Been lurking on this topic for a while and honestly it's something I've been quietly tracking myself up here in Cumbria. We've got loads of old disused railway lines - a fair few left over from the Beeching cuts in the 60s - and I've come across a couple of accounts locally that do seem to cluster around those old trackbeds.
My thinking, for what it's worth, is that the old railway corridors essentially became natural wildlife highways once the trains stopped running. Overgrown, undisturbed, connecting remote areas to each other. If something large and unusual is moving around, those routes make a kind of practical sense, don't they? Low human traffic, good cover, linear routes between woodland areas.
What I'm less sure about is whether this is genuinely significant or just confirmation bias - we notice the railway connection when it's there and ignore the dozen sightings that happen nowhere near one.

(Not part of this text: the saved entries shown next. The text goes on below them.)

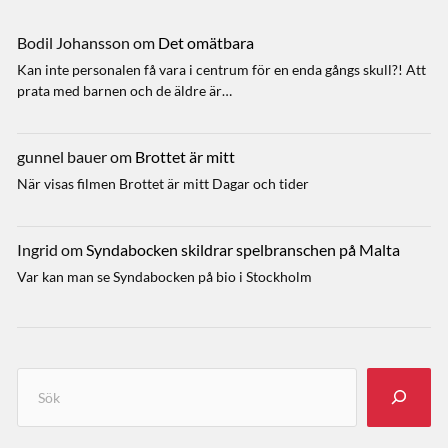
Bodil Johansson
om
Det omätbara
Kan inte personalen få vara i centrum för en enda gångs skull?! Att
prata med barnen och de äldre är…
gunnel bauer
om
Brottet är mitt
När visas filmen Brottet är mitt Dagar och tider
Ingrid
om
Syndabocken skildrar spelbranschen på Malta
Var kan man se Syndabocken på bio i Stockholm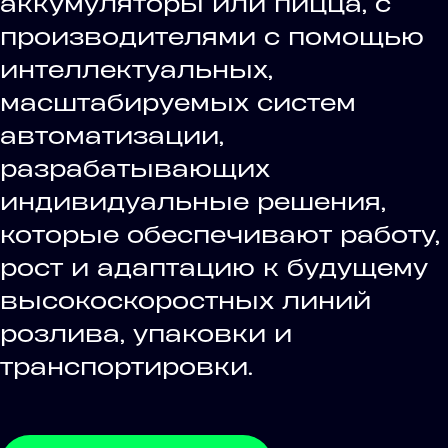
аккумуляторы или пицца, с
производителями с помощью
интеллектуальных,
масштабируемых систем
автоматизации,
разрабатывающих
индивидуальные решения,
которые обеспечивают работу,
рост и адаптацию к будущему
высокоскоростных линий
розлива, упаковки и
транспортировки.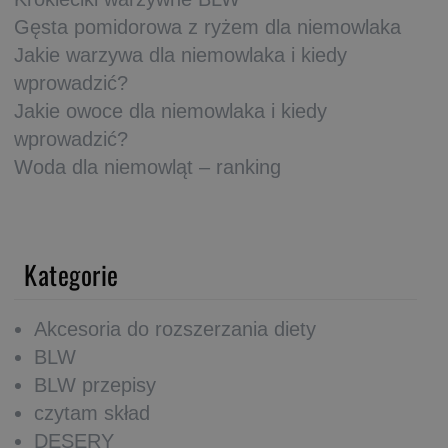
Gęsta pomidorowa z ryżem dla niemowlaka
Jakie warzywa dla niemowlaka i kiedy
wprowadzić?
Jakie owoce dla niemowlaka i kiedy
wprowadzić?
Woda dla niemowląt – ranking
Kategorie
Akcesoria do rozszerzania diety
BLW
BLW przepisy
czytam skład
DESERY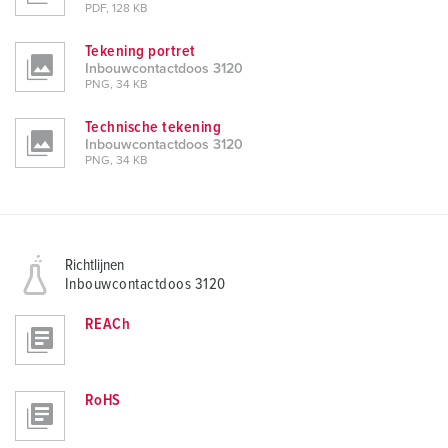
PDF, 128 KB
Tekening portret
Inbouwcontactdoos 3120
PNG, 34 KB
Technische tekening
Inbouwcontactdoos 3120
PNG, 34 KB
Richtlijnen
Inbouwcontactdoos 3120
REACh
RoHS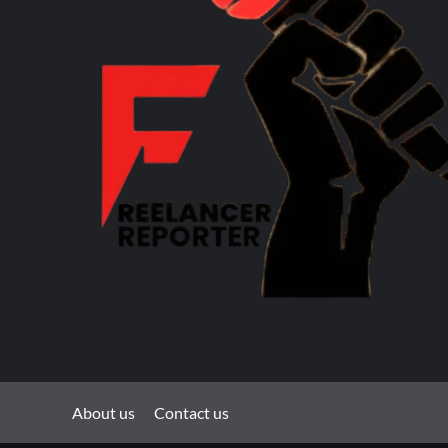
About us
Contact us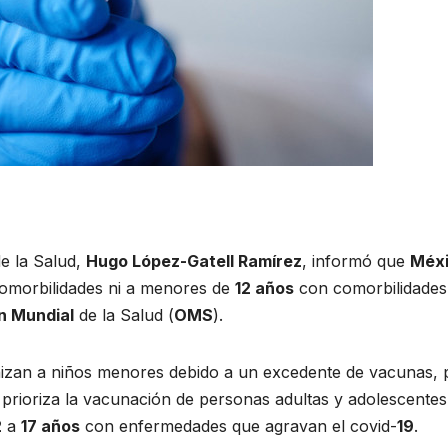
e la Salud,
Hugo López-Gatell Ramírez
, informó que
Méx
omorbilidades ni a menores de
12 años
con comorbilidades
n Mundial
de la Salud (
OMS
).
nizan a niños menores debido a un excedente de vacunas, 
prioriza la vacunación de personas adultas y adolescentes
2
a
17 años
con enfermedades que agravan el covid-
19
.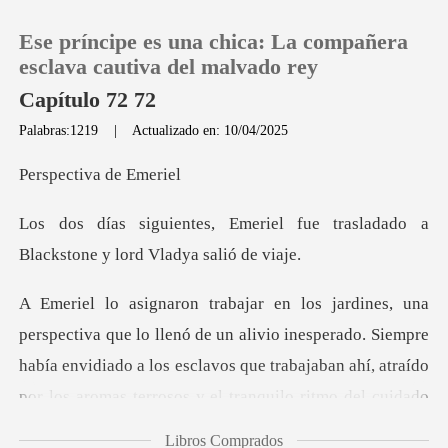
Ese príncipe es una chica: La compañera
esclava cautiva del malvado rey
Capítulo 72 72
Palabras:1219
|
Actualizado en: 10/04/2025
0
tiva de
Recargar
el fue trasladado a
Blackstone
Historia
Salir
ó de un alivio inesperado. Siempre
había envidiado a los esclavos que trabaj
Instalar APP
Libros Comprados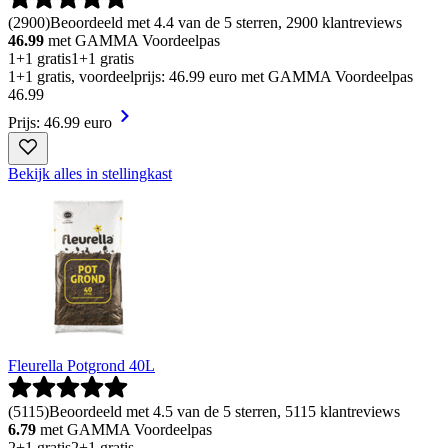
(
2900
)
Beoordeeld met 4.4 van de 5 sterren, 2900 klantreviews
46.99
met GAMMA Voordeelpas
1+1 gratis
1+1 gratis
1+1 gratis, voordeelprijs: 46.99 euro met GAMMA Voordeelpas
46
.
99
Prijs: 46.99 euro
Bekijk alles in stellingkast
Fleurella Potgrond 40L
(
5115
)
Beoordeeld met 4.5 van de 5 sterren, 5115 klantreviews
6.79
met GAMMA Voordeelpas
2+1 gratis
2+1 gratis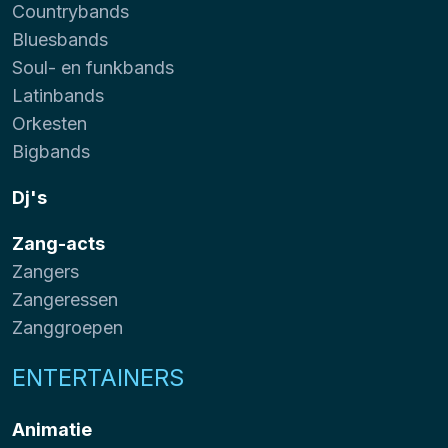
Countrybands
Bluesbands
Soul- en funkbands
Latinbands
Orkesten
Bigbands
Dj's
Zang-acts
Zangers
Zangeressen
Zanggroepen
ENTERTAINERS
Animatie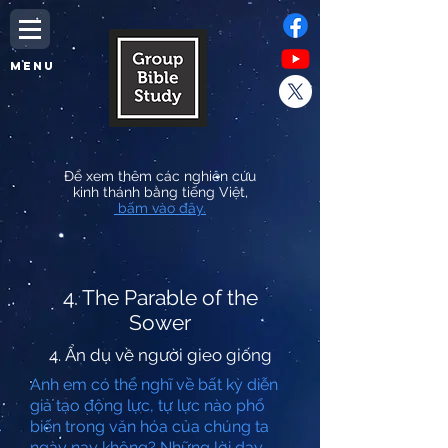
MENU
Để xem thêm các nghiên cứu
kinh thánh bằng tiếng Việt,
bấm vào đây.
4. The Parable of the
Sower
4. Ẩn dụ về người gieo giống
Anh em có thể nghĩ về bất kỳ diễn
giả tạo động lực, tự lực nào phổ
biến trong văn hóa của chúng ta
ngày nay không? Những lời dạy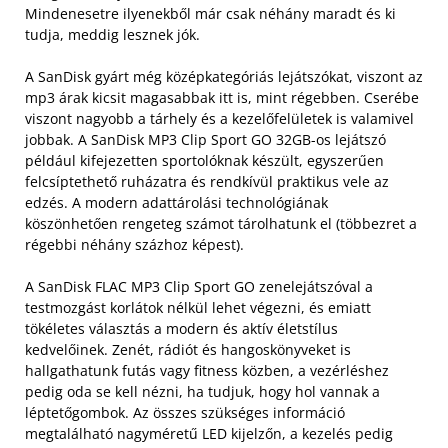
Mindenesetre ilyenekből már csak néhány maradt és ki
tudja, meddig lesznek jók.
A SanDisk gyárt még középkategóriás lejátszókat, viszont az
mp3 árak kicsit magasabbak itt is, mint régebben. Cserébe
viszont nagyobb a tárhely és a kezelőfelületek is valamivel
jobbak. A SanDisk MP3 Clip Sport GO 32GB-os lejátszó
például kifejezetten sportolóknak készült, egyszerűen
felcsíptethető ruházatra és rendkívül praktikus vele az
edzés. A modern adattárolási technológiának
köszönhetően rengeteg számot tárolhatunk el (többezret a
régebbi néhány százhoz képest).
A SanDisk FLAC MP3 Clip Sport GO zenelejátszóval a
testmozgást korlátok nélkül lehet végezni, és emiatt
tökéletes választás a modern és aktív életstílus
kedvelőinek. Zenét, rádiót és hangoskönyveket is
hallgathatunk futás vagy fitness közben, a vezérléshez
pedig oda se kell nézni, ha tudjuk, hogy hol vannak a
léptetőgombok. Az összes szükséges információ
megtalálható nagyméretű LED kijelzőn, a kezelés pedig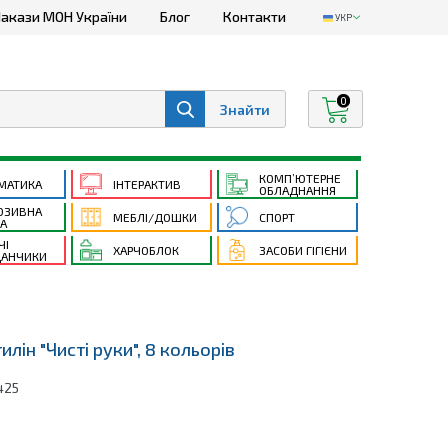
акази МОН України
Блог
Контакти
УКР
0
КОМП’ЮТЕРНЕ
МАТИКА
ІНТЕРАКТИВ
ОБЛАДНАННЯ
ЮЗИВНА
МЕБЛІ/ДОШКИ
СПОРТ
ТА
ЧІ
ХАРЧОБЛОК
ЗАСОБИ ГІГІЄНИ
АНЧИКИ
илін "Чисті руки", 8 кольорів
425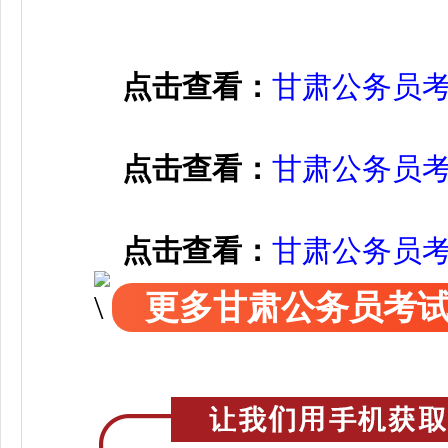
点击查看：
甘肃公务员
点击查看：
甘肃公务员
点击查看：
甘肃公务员
更多甘肃公务员考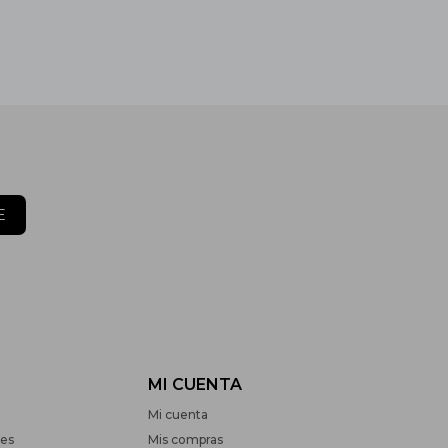
E
MI CUENTA
Mi cuenta
nes
Mis compras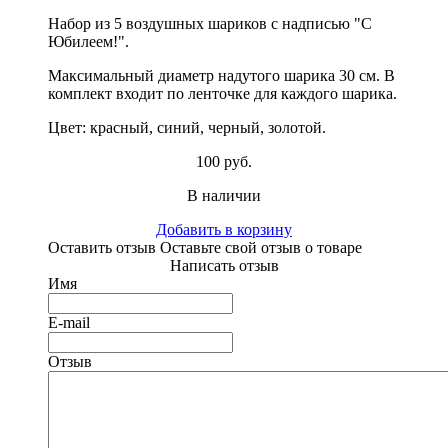
Набор из 5 воздушных шариков с надписью "С
Юбилеем!".
Максимальный диаметр надутого шарика 30 см. В
комплект входит по ленточке для каждого шарика.
Цвет: красный, синий, черный, золотой.
100 руб.
В наличии
Добавить в корзину
Оставить отзыв
Оставьте свой отзыв о товаре
Написать отзыв
Имя
E-mail
Отзыв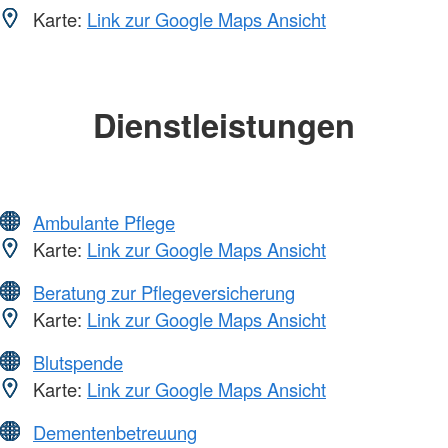
Karte:
Link zur Google Maps Ansicht
Dienstleistungen
Ambulante Pflege
Karte:
Link zur Google Maps Ansicht
Beratung zur Pflegeversicherung
Karte:
Link zur Google Maps Ansicht
Blutspende
Karte:
Link zur Google Maps Ansicht
Dementenbetreuung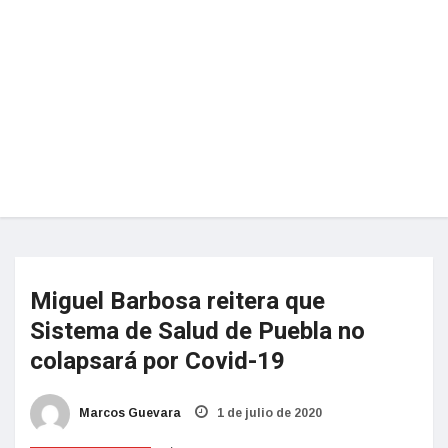
Miguel Barbosa reitera que
Sistema de Salud de Puebla no
colapsará por Covid-19
Marcos Guevara
1 de julio de 2020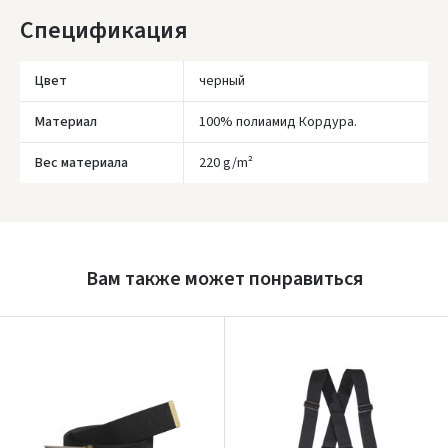
доступности курьерской службы.
Спецификация
Цвет
черный
Материал
100% полиамид Кордура.
Вес материала
220 g/m²
Įvertinimas:
Вам также может понравиться
Prisijungti
Pamiršote slaptažodį?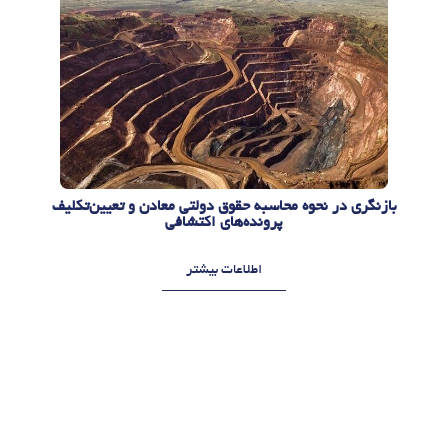
بازنگری در نحوه محاسبه حقوق دولتی معادن و تعیین‌تکلیف
پرونده‌های اکتشافی
اطلاعات بیشتر
م
م
ر
ر
د
د
ا
ا
د
د
1
1
4
0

A few questions I'd throw out to the group:
Are we talking active lines or specifically disused ones?, Has anyone cross-referenced sighting databases like the NAWAC reports against OS maps with old railway routes marked?, Is there any pattern with time of year on top of the location correlation?
I'm only a beginner at this sort of research so I'm probably missing obvious methodology here. But it does feel like there's something worth digging into properly rather than just collecting anecdotes. Would be curious whether anyone from the States has noticed similar patterns given how many abandoned rail corridors you've got over there.